Today, I ran into an unusual behavior of ASP.NET Core application deployed to Azure App Service. It could not find the connection string, even though it was present on the Connection Strings pane of the App Service in the Azure portal.
This is how the screen looked like:
The application was accessing the connection string using the standard ASP.NET Core configuration API, as shown in the following code snippet:
sevices.AddNpgsqlDataSource(configuration.GetConnectionString("aisistentka-db"));
Naturally, everything works as expected locally, but when I deployed the app to Azure, it did not start, with the exception “Host can’t be null.”
When diagnosing this kind of issues, it is a good idea to start with the Kudu console (located at https://your-site-name.scm.azurewebsites.net). A quick check of the environment variables usually shows what is wrong.
Every connection string should be passed to the application as an environment variable. Normally, the ASP.NET Core’s GetConnectionString method should look for the ConnectionStrings:connectionStringName configuration key (which is usually in the appsettings.json file or in User Secrets). Since environment variables cannot contain colons, they can be replaced with double underscores – the .NET configuration system treats these separators as equal.
However, the type field in the Azure portal (you can see it in the picture at the beginning of the article) provides a special behavior and somehow controls how the environment variable names are composed. In the case of PostgreSQL, the resulting variable name is POSTGRESQLCONNSTR_aisistentkadb. As you can see, instead of ConnectionStrings__ prefix, the prefix is POSTGRESQLCONNSTR_, and the dash from the connection string name is removed.
This was a bit unexpected for me. The GetConnectionString method cannot see the variable, but when I use the type “SQL Server”, the same approach works (though, the dashes in connection string names do not). How is this possible?

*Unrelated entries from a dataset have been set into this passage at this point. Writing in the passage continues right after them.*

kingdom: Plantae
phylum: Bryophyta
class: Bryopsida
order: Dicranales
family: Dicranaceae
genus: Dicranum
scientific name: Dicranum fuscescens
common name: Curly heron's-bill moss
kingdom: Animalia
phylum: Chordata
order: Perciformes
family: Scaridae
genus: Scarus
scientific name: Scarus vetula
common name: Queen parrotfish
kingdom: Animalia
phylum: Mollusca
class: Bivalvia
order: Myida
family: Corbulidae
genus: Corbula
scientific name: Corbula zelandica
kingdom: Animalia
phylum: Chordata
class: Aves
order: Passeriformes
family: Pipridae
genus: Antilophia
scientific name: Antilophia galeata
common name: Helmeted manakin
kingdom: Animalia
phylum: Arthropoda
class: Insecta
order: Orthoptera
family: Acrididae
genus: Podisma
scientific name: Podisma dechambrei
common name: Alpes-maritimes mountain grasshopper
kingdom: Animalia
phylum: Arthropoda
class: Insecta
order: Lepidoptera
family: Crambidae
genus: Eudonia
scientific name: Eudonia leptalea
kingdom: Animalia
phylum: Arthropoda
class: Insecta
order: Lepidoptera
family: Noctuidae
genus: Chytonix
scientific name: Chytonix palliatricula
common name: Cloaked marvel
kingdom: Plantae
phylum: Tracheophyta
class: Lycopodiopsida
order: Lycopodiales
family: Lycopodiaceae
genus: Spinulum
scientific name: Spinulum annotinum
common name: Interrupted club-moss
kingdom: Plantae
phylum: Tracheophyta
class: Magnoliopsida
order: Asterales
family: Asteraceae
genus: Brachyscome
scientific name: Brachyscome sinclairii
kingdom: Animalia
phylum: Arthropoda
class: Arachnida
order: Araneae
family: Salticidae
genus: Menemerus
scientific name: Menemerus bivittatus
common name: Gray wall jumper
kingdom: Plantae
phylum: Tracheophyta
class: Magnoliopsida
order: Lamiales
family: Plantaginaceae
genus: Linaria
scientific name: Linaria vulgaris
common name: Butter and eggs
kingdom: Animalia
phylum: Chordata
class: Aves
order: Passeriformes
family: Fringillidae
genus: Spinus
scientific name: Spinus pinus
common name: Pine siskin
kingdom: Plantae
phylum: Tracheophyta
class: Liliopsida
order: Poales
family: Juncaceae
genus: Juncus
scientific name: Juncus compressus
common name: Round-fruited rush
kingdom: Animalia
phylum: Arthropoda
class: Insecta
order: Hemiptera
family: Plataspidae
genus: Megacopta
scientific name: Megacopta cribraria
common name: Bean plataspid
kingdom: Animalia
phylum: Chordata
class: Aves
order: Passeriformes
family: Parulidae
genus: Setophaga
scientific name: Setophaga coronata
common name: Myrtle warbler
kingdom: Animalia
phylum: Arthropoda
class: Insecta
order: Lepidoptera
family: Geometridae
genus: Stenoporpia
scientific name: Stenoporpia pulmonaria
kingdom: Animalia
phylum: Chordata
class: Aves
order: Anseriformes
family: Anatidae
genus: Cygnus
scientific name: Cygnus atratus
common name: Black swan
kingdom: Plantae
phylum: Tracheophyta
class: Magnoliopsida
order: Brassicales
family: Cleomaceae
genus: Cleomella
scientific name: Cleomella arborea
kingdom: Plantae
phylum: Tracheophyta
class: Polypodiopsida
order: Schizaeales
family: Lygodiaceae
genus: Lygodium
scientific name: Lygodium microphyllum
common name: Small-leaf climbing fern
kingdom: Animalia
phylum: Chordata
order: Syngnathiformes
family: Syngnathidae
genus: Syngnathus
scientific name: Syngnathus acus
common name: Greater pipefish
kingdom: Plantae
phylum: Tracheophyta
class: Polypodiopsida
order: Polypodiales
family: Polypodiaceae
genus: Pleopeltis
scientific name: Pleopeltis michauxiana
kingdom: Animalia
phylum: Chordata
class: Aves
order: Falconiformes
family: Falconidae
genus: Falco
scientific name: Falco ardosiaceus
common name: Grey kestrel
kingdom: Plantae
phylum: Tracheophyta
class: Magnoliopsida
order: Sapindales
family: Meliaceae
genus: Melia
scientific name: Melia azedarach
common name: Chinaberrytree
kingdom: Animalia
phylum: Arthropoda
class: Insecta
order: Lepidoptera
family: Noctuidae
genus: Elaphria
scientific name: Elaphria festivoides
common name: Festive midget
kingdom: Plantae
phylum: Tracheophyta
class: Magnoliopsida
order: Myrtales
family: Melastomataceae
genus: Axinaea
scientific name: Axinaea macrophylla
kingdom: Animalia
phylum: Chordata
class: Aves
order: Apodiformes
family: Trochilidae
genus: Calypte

I looked in the source code of .NET and found out that there is a special treatment of these Azure prefixes, but not all of them are included. It only supports SQL Server, SQL Azure, MySQL, and Custom types. All other options will produce an incorrect name of environment variable that the application will not find.
/// <summary>
/// Provides configuration key-value pairs that are obtained from environment variables.
/// </summary>
public class EnvironmentVariablesConfigurationProvider : ConfigurationProvider
{
private const string MySqlServerPrefix = "MYSQLCONNSTR_";
private const string SqlAzureServerPrefix = "SQLAZURECONNSTR_";
private const string SqlServerPrefix = "SQLCONNSTR_";
private const string CustomConnectionStringPrefix = "CUSTOMCONNSTR_";
...
The solution was to use the Custom type and remove the dash from the connection string name.